I had troulbe finding them also. Most auto parts sell cables but they are not long enough. Tractor supply sells it but rather pricey. I ending up usuing some weld led wire my dad had


----------



## overtime (Nov 5, 2009)

Napa sold them to me I think it was 1.99 ft. At my cost that was 2 gauge


----------



## kbsnow (Oct 22, 2009)

Thanks "overtime"...I'll check out Napa on Friday


----------



## overtime (Nov 5, 2009)

Yep no problem. Took me a bit to find out they sold the wires. I needed 9.5 ft each red and black and farm and fleet had red 2 gauge but was like 25 ft and 55 bucks


----------



## RichG53 (Sep 16, 2008)

I bought mine at Farm & Fleet also I know you have to buy a whole roll but it was my best choice...
Couldn't find it any were else around here...
Now I have extra ....


----------



## kbsnow (Oct 22, 2009)

I live in Chicago by Midway Airport, so don't have any Farm n Fleet.

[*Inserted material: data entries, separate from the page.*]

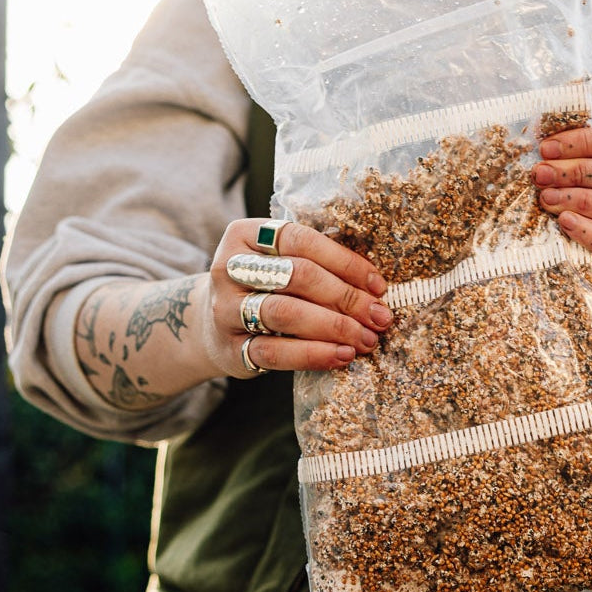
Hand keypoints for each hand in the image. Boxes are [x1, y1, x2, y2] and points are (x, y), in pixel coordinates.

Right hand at [208, 219, 392, 376]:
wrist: (212, 327)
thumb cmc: (264, 290)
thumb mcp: (280, 264)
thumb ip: (317, 265)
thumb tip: (376, 288)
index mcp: (246, 235)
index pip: (302, 240)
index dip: (345, 262)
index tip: (378, 285)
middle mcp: (230, 268)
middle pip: (298, 275)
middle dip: (347, 297)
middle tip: (380, 317)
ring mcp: (226, 309)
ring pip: (286, 312)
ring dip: (334, 326)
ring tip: (366, 339)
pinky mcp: (232, 348)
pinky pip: (277, 353)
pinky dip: (314, 354)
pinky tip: (342, 356)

I have a lot of Napa's so I will check them out.


----------



## milwaukeevtwin (Nov 2, 2008)

*Welding cable*

Go to a welding store. You can buy it buy the foot. I run 0 gauge and did the big 3 with all of it with a autozone 1,000 amp battery, because i have no other room for another battery. Install a 200 amp alternator and have never looked back. What a hell of an improvement! It was a paint messing with the zero gauge, but it was all worth it. Last year on the coldest days the Jimmy sat out and always had plenty of cranking power I am going to do the same in my other trucks when i have the time.
Thanks, Ron


----------



## kbsnow (Oct 22, 2009)

ThanksRon...never thought about welding wire. I have a few welding supply stores and will chk thm out on Monday.


----------



## milwaukeevtwin (Nov 2, 2008)

kbsnow;880478 said:


> ThanksRon...never thought about welding wire. I have a few welding supply stores and will chk thm out on Monday.


The one here in town also carries the ends for the terminals. I tin both ends with solder and then drill a hole in the top and fill them with solder. I have never had one come loose. Works real good. I am glad i could help.
Thanks, Ron


----------



## kbsnow (Oct 22, 2009)

Dual batteries are installed. Hey Ron, once you mentioned welding wire, before I went to the welding store, I called a friend whose dad works for a place that builds generators and welders. Sure enough, his dad gave me "scrap" 3ga cable and a box of lugs. I'm wired and ready to go.

Thanks,
Ken


----------



## kbsnow (Oct 22, 2009)

Oh, one more thing Ron, I soldered all the connections. The cable was all black, so I bought a role of red electrical tape and taped the positive cable.


----------



## deere615 (Jun 1, 2007)

kbsnow;885172 said:


> Oh, one more thing Ron, I soldered all the connections. The cable was all black, so I bought a role of red electrical tape and taped the positive cable.


Yeah mine were both black to I actually spray painted one red and it actually held d up alot better then you think it would


----------



## milwaukeevtwin (Nov 2, 2008)

*Wire*



kbsnow;885172 said:


> Oh, one more thing Ron, I soldered all the connections. The cable was all black, so I bought a role of red electrical tape and taped the positive cable.


Glad to here that. I you red and black zip ties. It works good. Sounds like you are set.
I hope you have a good year.
Thanks, Ron


----------



## merrimacmill (Apr 18, 2007)

My second battery in my 2007 NBS Sierra dump truck stopped charging a few hours before a storm making my plow inoperable. There was 11.6 volts at the aux battery (which the plow is hooked into) and there was 14.4 volts at the main battery. So I had to run a long battery cable from the plow solenoid to the main battery and run off one battery for the night. Going into the dealer thursday to find out what the deal is with it.


----------



## B&B (Nov 4, 2006)

merrimacmill;894498 said:


> My second battery in my 2007 NBS Sierra dump truck stopped charging a few hours before a storm making my plow inoperable. There was 11.6 volts at the aux battery (which the plow is hooked into) and there was 14.4 volts at the main battery. So I had to run a long battery cable from the plow solenoid to the main battery and run off one battery for the night. Going into the dealer thursday to find out what the deal is with it.


Never connect the plow cables to the aux battery on a stock GM dual battery setup. The OEM aux battery relay does not have the capacity and can not handle the large AMP draw of the plow and will die an early death. Get the cables over on the main battery.


----------



## merrimacmill (Apr 18, 2007)

B&B;894565 said:


> Never connect the plow cables to the aux battery on a stock GM dual battery setup. The OEM aux battery relay does not have the capacity and can not handle the large AMP draw of the plow and will die an early death. Get the cables over on the main battery.


Interesting, that is how the dealer installed the plow. So let me just confirm what batter is actually the aux battery. They had the plow connected to the battery that is on the front drivers side of the engine compartment. I always considered this the main battery, but have now been told the battery in the back passenger side of the engine compartment is actually the main battery. Which is correct?


----------



## B&B (Nov 4, 2006)

The battery on the drivers side is the main battery.


----------



## merrimacmill (Apr 18, 2007)

B&B;908954 said:


> The battery on the drivers side is the main battery.


Ok so I guess its my main battery that isn't charging. I just haven't had time to get it to a dealer, I hope its ok through the night with the storm we have coming.


----------